富士通、テープをディスクに見せる大容量ライブラリ製品

富士通は、テープをディスクとして仮想化することで低価格大容量を可能にした仮想ディスクライブラリシステム「ETERNUS バーチャルディスクライブラリ」を発表した。

» 2004年10月26日 20時50分 公開
[堀 哲也,ITmedia]

 富士通は10月26日、テープをディスクとして仮想化することで低価格大容量を可能にした仮想ディスクライブラリシステム「ETERNUS バーチャルディスクライブラリ」を発表した。

ETERNUS バーチャルディスクライブラリ

 同システムは、バーチャルディスクコントローラの「ETERNUS VD800」と、同社のテープライブラリ「ETERNUS LT160」を組み合わせて実現するもの。LTOテープを搭載するテープライブラリを最大64台まで拡張することで、8Pバイトという仮想ディスク容量を実現する。

 ストレージシステム事業本部ストレージソリューション事業部の松島等事業部長は、「大容量のデータを保存してマネジメントしなければいけない時代になった。オープンシステムに、メインフレームの技術をよみがえらせた古くて新しい製品」と、そのコンセプトを説明した。

 テープをディスクとして見せるため、安価に容量を増やしたいデータ保管用途に向けた製品、と位置づけている。1Pバイトの容量をディスクアレイに保存した場合に比べると、仮想ディスクライブラリを使用する方が90%もコストを抑えることができるという。

 e-文書法により増加すると見込まれる電子書類の保管用途に適しているといい、同社のソフトウェアソリューションと組み合わせれば、長期保存のための改ざん防止も可能にする。

 VD800には、階層制御プロセッサが内蔵されており、このプロセッサがアクセス頻度によってデータの保管媒体を自動的に移行する階層管理を実現。参照されない古い情報は、ディスクコントーラのVD800が備えるディスクから、LT160テープライブラリへとポリシーに従って移行。その後、テープライブラリに落ちたデータに対してアクセスがあれば、再びデスクアレイにコピーして、高速にアクセスできるようになる仕組みだ。
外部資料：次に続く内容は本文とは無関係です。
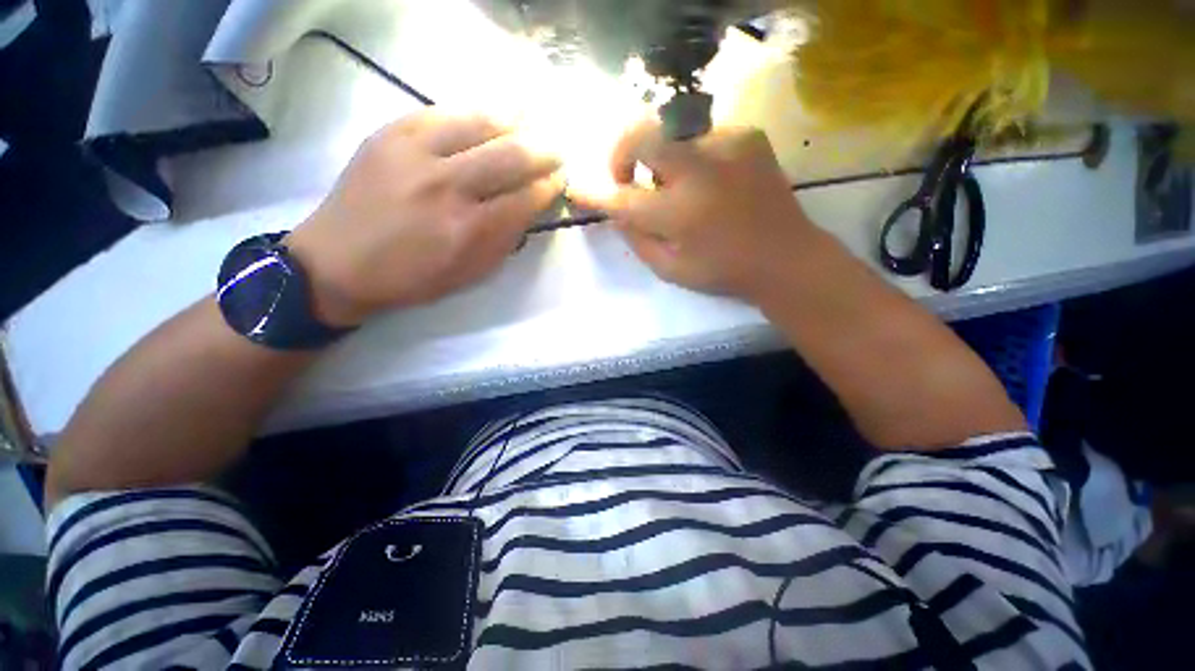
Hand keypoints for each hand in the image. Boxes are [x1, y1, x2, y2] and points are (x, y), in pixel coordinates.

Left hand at [287, 111, 562, 325]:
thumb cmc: (412, 278)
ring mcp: (416, 154)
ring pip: (479, 124)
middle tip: (556, 149)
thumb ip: (504, 242)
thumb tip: (530, 210)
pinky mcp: (390, 134)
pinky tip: (489, 115)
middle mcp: (447, 186)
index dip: (549, 187)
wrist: (337, 262)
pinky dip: (473, 113)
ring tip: (531, 122)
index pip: (525, 198)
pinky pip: (442, 112)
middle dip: (543, 151)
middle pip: (510, 156)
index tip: (560, 180)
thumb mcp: (469, 275)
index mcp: (469, 230)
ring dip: (515, 123)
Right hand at [577, 121, 821, 299]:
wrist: (784, 256)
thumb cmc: (722, 271)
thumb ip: (637, 239)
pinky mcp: (747, 135)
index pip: (622, 199)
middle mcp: (700, 171)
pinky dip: (692, 157)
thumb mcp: (670, 270)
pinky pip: (701, 137)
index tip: (576, 189)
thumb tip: (616, 210)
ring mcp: (727, 145)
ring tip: (677, 189)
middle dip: (622, 153)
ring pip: (671, 134)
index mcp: (680, 214)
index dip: (595, 194)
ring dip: (661, 160)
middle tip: (626, 176)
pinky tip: (707, 182)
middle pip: (643, 135)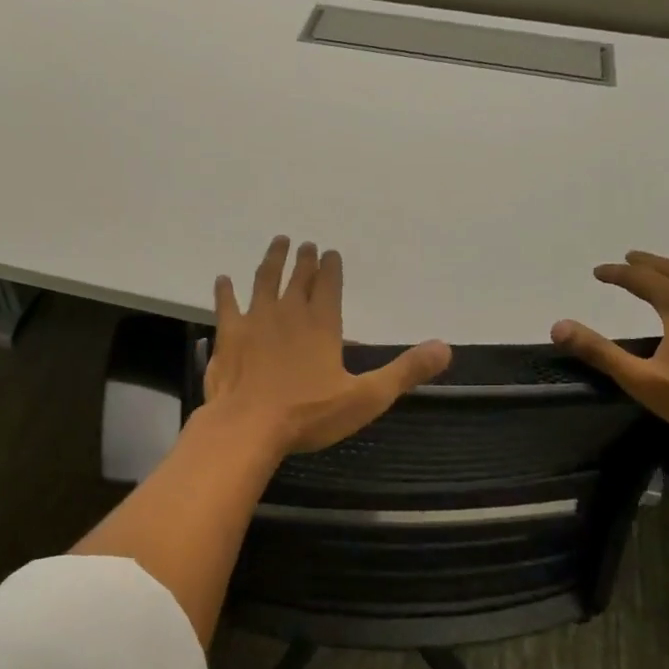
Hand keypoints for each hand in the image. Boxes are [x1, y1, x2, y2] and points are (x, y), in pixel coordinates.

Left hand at [205, 237, 450, 455]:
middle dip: (303, 260)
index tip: (329, 252)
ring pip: (264, 281)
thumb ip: (404, 371)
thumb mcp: (366, 398)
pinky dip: (225, 291)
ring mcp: (255, 320)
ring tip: (278, 243)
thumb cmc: (308, 414)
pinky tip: (223, 279)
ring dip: (271, 261)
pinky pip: (226, 304)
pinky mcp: (228, 334)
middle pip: (297, 278)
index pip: (329, 286)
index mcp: (322, 325)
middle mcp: (288, 313)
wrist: (248, 425)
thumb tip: (445, 347)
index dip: (331, 268)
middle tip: (305, 243)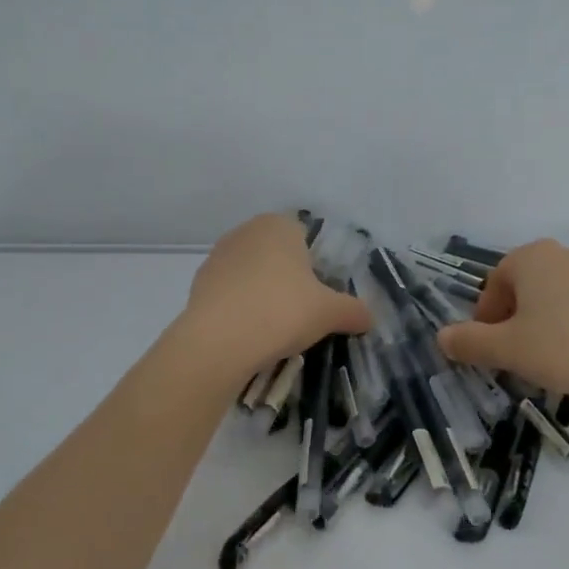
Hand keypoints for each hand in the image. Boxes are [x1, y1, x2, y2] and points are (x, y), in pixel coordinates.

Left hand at [177, 214, 371, 377]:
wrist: (218, 342)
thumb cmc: (282, 311)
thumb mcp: (330, 313)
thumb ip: (354, 311)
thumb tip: (370, 319)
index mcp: (279, 225)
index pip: (305, 236)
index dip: (316, 265)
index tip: (321, 294)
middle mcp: (246, 232)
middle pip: (277, 254)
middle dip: (289, 278)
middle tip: (302, 311)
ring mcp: (217, 257)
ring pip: (252, 273)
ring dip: (263, 293)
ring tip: (275, 327)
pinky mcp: (198, 284)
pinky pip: (231, 293)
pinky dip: (241, 307)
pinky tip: (249, 333)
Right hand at [436, 240, 568, 404]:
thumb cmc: (562, 347)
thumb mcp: (507, 348)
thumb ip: (469, 341)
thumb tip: (441, 337)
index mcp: (531, 257)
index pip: (494, 283)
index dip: (484, 317)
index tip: (487, 347)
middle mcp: (562, 254)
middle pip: (523, 287)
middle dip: (511, 319)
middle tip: (511, 353)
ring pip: (551, 297)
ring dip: (539, 323)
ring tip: (542, 358)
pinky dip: (568, 326)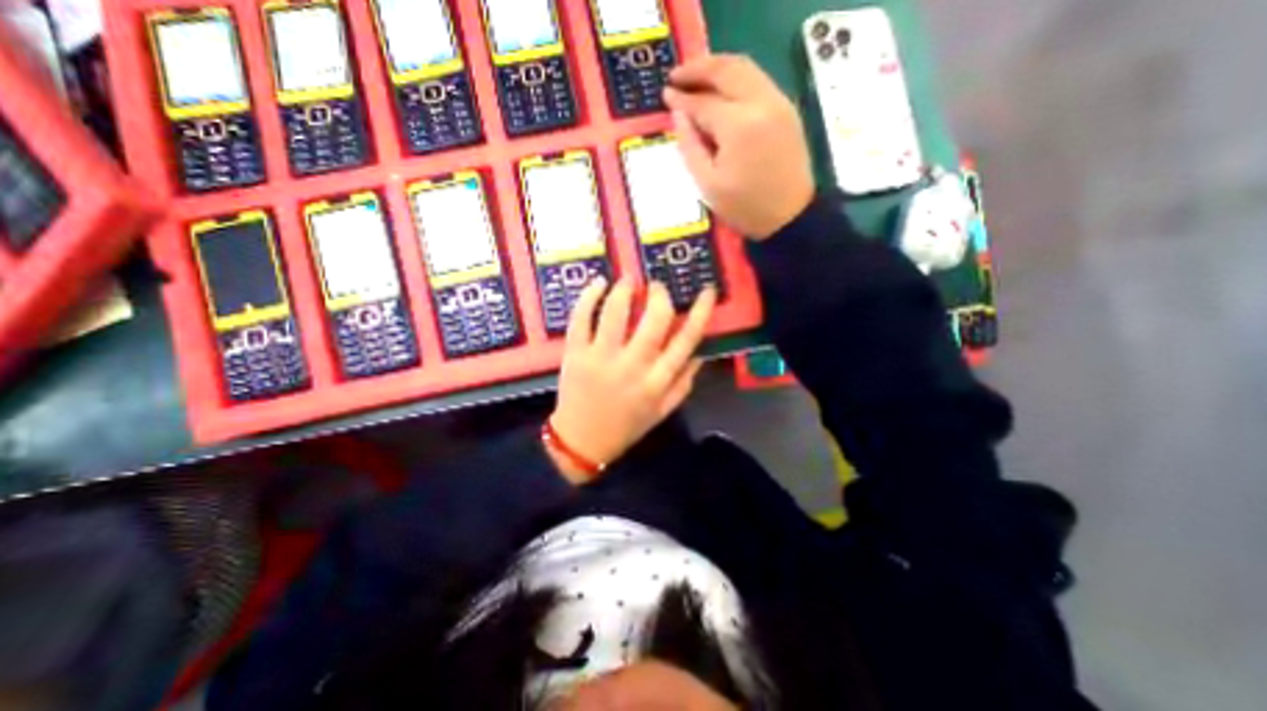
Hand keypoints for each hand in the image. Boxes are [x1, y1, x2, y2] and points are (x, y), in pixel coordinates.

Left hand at [550, 278, 716, 481]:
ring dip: (624, 289)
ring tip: (629, 279)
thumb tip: (700, 353)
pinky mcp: (575, 354)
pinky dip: (589, 297)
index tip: (707, 290)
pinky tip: (598, 283)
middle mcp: (633, 366)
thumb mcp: (662, 411)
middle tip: (657, 285)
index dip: (701, 312)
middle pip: (654, 320)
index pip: (687, 339)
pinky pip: (581, 319)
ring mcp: (601, 358)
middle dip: (659, 295)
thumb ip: (684, 382)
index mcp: (657, 381)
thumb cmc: (626, 426)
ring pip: (615, 313)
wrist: (582, 442)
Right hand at [663, 54, 809, 239]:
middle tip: (677, 75)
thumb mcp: (708, 185)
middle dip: (699, 69)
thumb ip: (690, 147)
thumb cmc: (744, 207)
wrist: (789, 216)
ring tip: (697, 77)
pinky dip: (737, 78)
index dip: (682, 98)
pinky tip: (723, 90)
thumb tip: (678, 115)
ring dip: (718, 68)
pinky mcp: (787, 109)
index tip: (665, 94)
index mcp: (737, 127)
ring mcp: (777, 103)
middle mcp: (760, 104)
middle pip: (726, 70)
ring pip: (745, 68)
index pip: (703, 103)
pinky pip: (758, 80)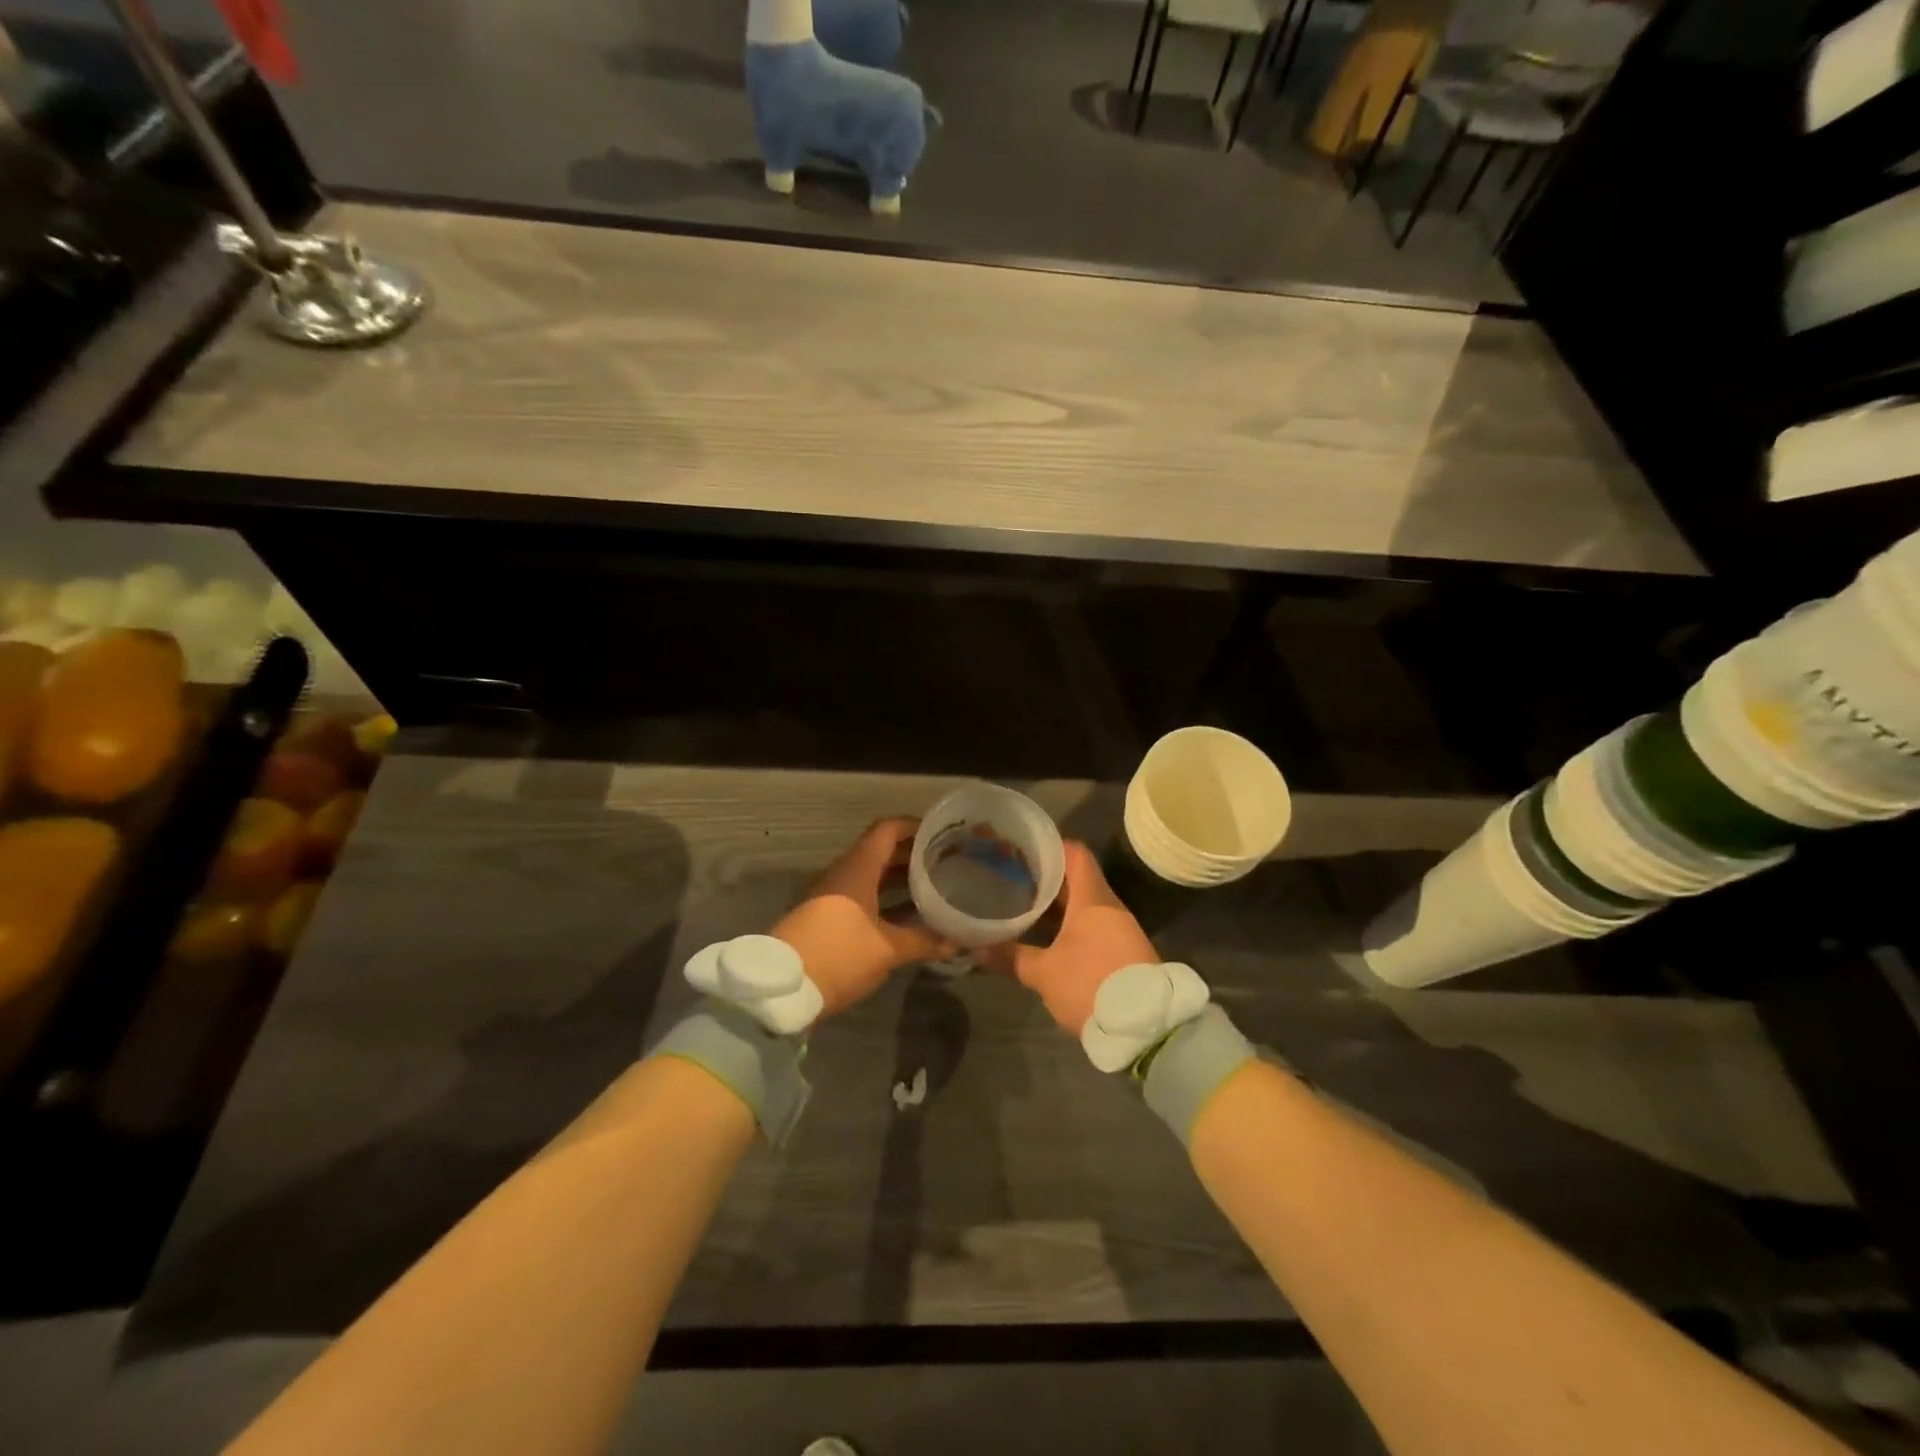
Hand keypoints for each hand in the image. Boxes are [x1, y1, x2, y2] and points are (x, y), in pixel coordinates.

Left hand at [772, 818, 953, 1015]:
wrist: (781, 988)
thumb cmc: (838, 955)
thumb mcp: (887, 950)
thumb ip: (924, 941)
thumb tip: (958, 939)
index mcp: (858, 869)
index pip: (887, 830)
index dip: (914, 827)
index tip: (942, 833)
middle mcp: (844, 874)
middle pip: (881, 852)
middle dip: (913, 855)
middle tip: (946, 861)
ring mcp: (833, 896)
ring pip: (872, 876)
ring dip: (900, 879)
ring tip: (935, 886)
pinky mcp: (827, 918)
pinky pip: (863, 897)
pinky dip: (886, 900)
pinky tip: (909, 917)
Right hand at [985, 841, 1156, 1034]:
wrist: (1145, 1028)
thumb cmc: (1091, 985)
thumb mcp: (1044, 973)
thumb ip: (1011, 957)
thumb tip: (977, 948)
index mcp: (1093, 899)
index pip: (1075, 854)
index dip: (1051, 847)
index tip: (1024, 849)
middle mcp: (1110, 906)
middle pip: (1079, 878)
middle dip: (1047, 878)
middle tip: (1015, 878)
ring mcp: (1122, 928)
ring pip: (1086, 903)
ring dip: (1060, 904)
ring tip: (1026, 905)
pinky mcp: (1126, 950)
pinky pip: (1095, 924)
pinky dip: (1072, 923)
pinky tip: (1050, 935)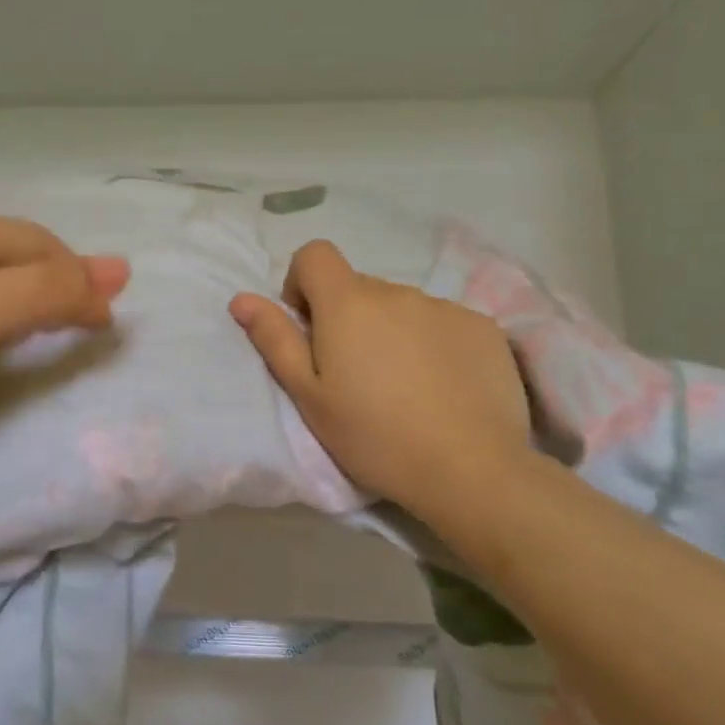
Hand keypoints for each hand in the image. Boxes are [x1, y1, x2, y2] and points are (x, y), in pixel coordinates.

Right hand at [229, 240, 531, 513]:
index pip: (315, 255)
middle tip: (354, 375)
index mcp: (348, 303)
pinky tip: (441, 388)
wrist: (469, 468)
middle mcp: (397, 291)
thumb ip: (275, 340)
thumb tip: (241, 298)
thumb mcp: (309, 396)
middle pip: (358, 288)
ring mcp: (445, 306)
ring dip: (390, 331)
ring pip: (401, 307)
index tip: (309, 329)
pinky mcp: (483, 327)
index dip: (303, 284)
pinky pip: (441, 322)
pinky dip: (431, 343)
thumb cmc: (374, 436)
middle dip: (346, 318)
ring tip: (402, 387)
ただし、実体はテープライブラリのため、テープ上のデータへのアクセスには「3分ほど」の時間がかかってしまう。

 長期保存の要件によっては、ストレージ装置の耐用年数を超える可能性も考えられるとし、その場合もこのプロセッサが次世代のライブラリに移行してくれる「新陳代謝機能」も備えている。

 ディスクコントローラには、ディスク容量最大36Tバイトまで拡張でき、テープライブラリを2台を接続できる「モデル50」、ディスク容量最大72Tバイトでテープライブラリ16台まで接続する「モデル200」、ディスク容量最大72Tバイトでテープライブラリを64台まで接続できる「モデル800」の3種類を用意した。

 価格は、最小構成のディスクコントローラとテープライブラリで6498万円から。1月31日から出荷する。